TASK OBJECTIVE
Would you mind restating all of the records word for word, skipping the pictures?

-- LISTED RECORDS follows --

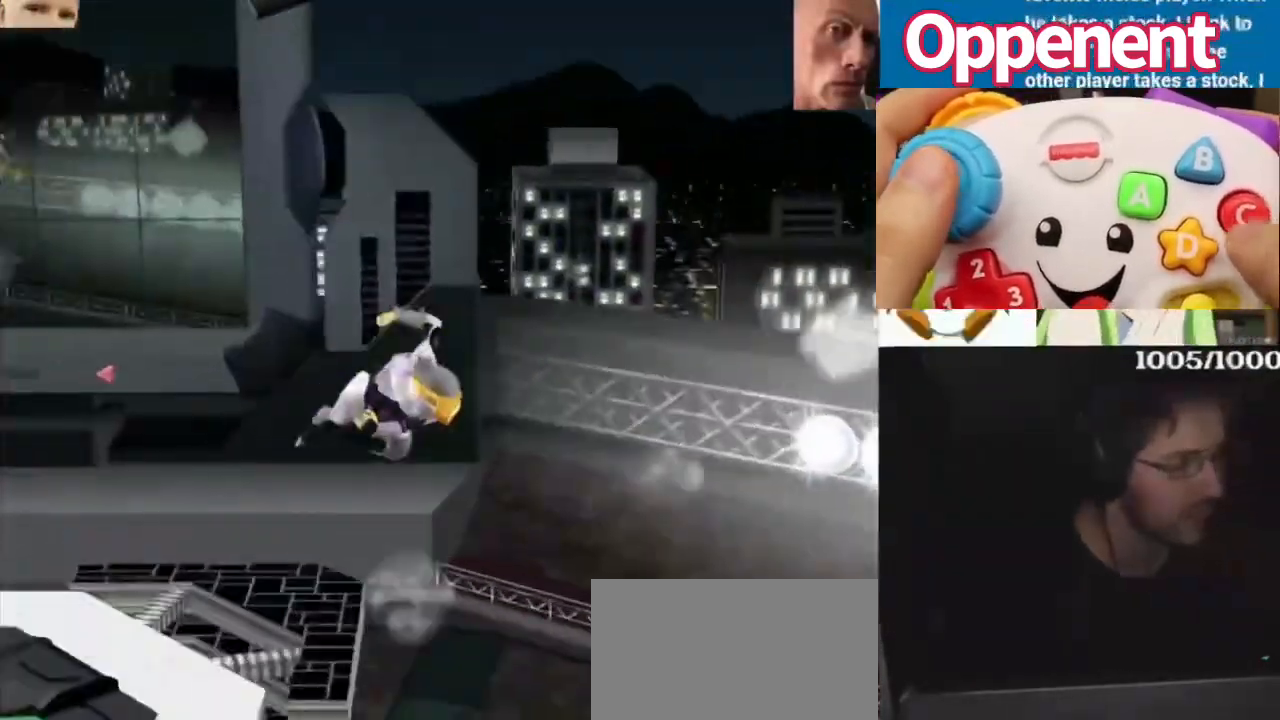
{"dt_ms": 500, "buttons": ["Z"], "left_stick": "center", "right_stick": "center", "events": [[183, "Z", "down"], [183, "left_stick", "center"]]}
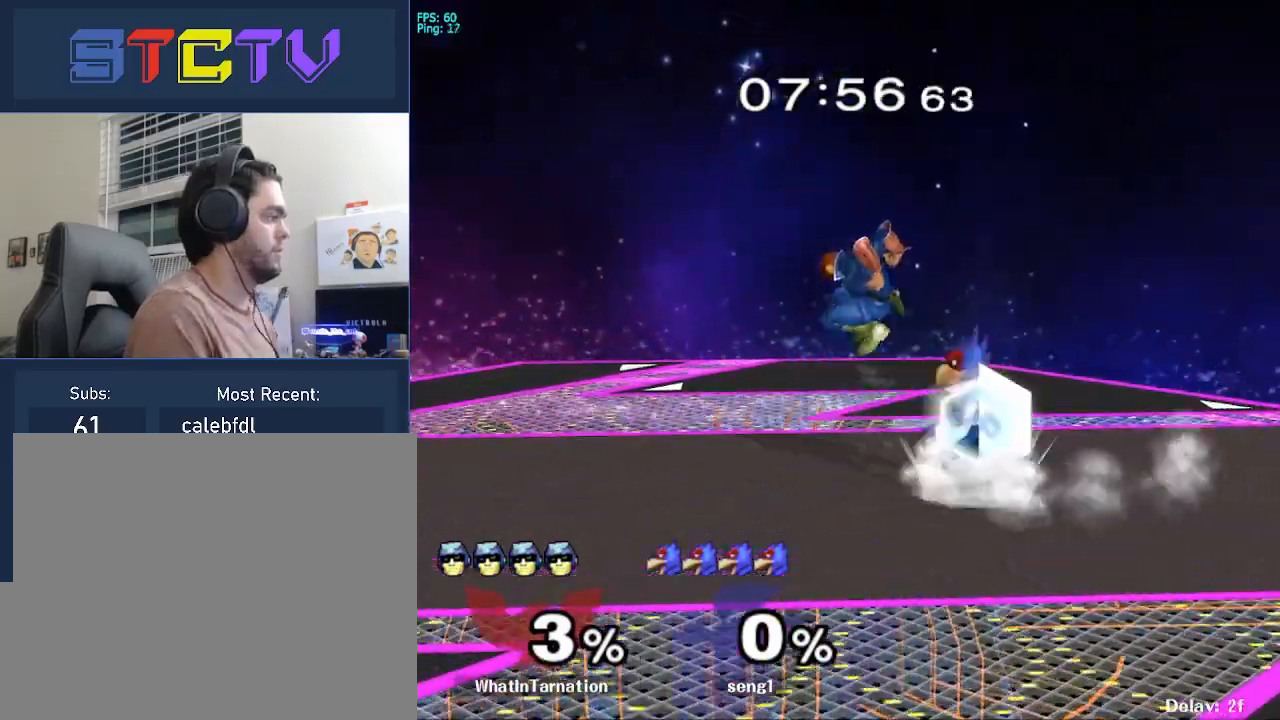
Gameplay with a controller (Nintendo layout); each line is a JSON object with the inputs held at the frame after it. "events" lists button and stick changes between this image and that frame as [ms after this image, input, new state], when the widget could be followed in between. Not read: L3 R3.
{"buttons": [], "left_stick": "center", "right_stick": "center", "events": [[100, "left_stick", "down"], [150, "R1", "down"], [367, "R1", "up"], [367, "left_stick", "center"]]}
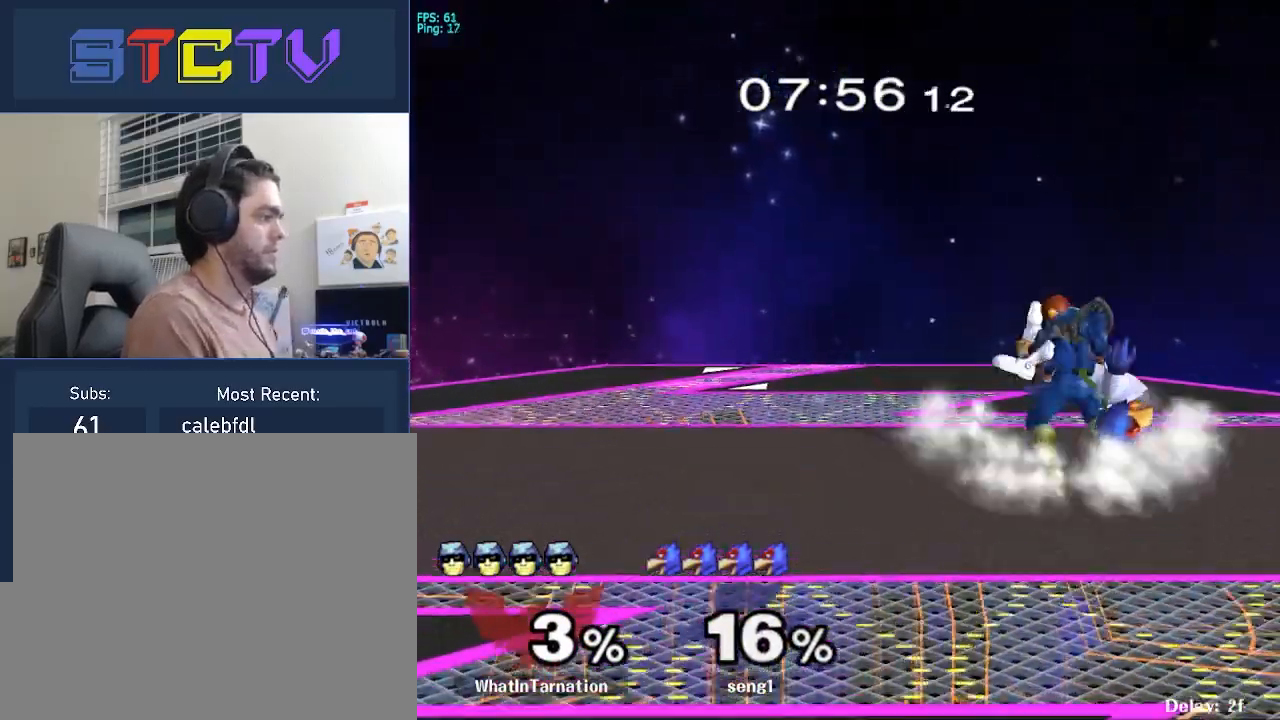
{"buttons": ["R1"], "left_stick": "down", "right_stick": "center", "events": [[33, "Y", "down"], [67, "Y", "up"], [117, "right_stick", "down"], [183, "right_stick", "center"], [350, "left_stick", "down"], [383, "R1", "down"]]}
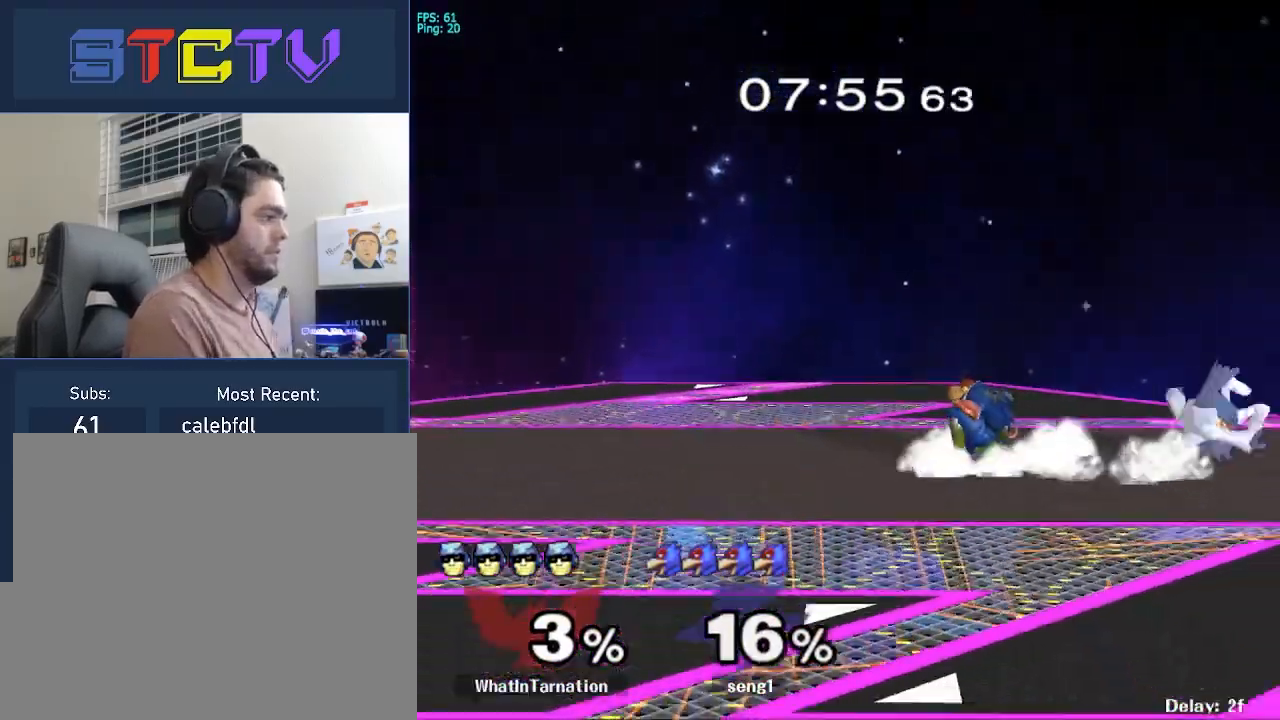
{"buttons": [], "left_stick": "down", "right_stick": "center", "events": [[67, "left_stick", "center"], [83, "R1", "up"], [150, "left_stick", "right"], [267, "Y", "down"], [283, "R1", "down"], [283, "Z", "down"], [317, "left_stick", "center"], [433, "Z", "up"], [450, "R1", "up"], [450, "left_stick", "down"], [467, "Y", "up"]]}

-- LISTED RECORDS concluded --

COMPLETED EXERCISE
{"dt_ms": 500, "buttons": ["Z"], "left_stick": "center", "right_stick": "center", "events": [[183, "Z", "down"], [183, "left_stick", "center"]]}
Gameplay with a controller (Nintendo layout); each line is a JSON object with the inputs held at the frame after it. "events" lists button and stick changes between this image and that frame as [ms after this image, input, new state], when the widget could be followed in between. Not read: L3 R3.
{"buttons": [], "left_stick": "center", "right_stick": "center", "events": [[100, "left_stick", "down"], [150, "R1", "down"], [367, "R1", "up"], [367, "left_stick", "center"]]}
{"buttons": ["R1"], "left_stick": "down", "right_stick": "center", "events": [[33, "Y", "down"], [67, "Y", "up"], [117, "right_stick", "down"], [183, "right_stick", "center"], [350, "left_stick", "down"], [383, "R1", "down"]]}
{"buttons": [], "left_stick": "down", "right_stick": "center", "events": [[67, "left_stick", "center"], [83, "R1", "up"], [150, "left_stick", "right"], [267, "Y", "down"], [283, "R1", "down"], [283, "Z", "down"], [317, "left_stick", "center"], [433, "Z", "up"], [450, "R1", "up"], [450, "left_stick", "down"], [467, "Y", "up"]]}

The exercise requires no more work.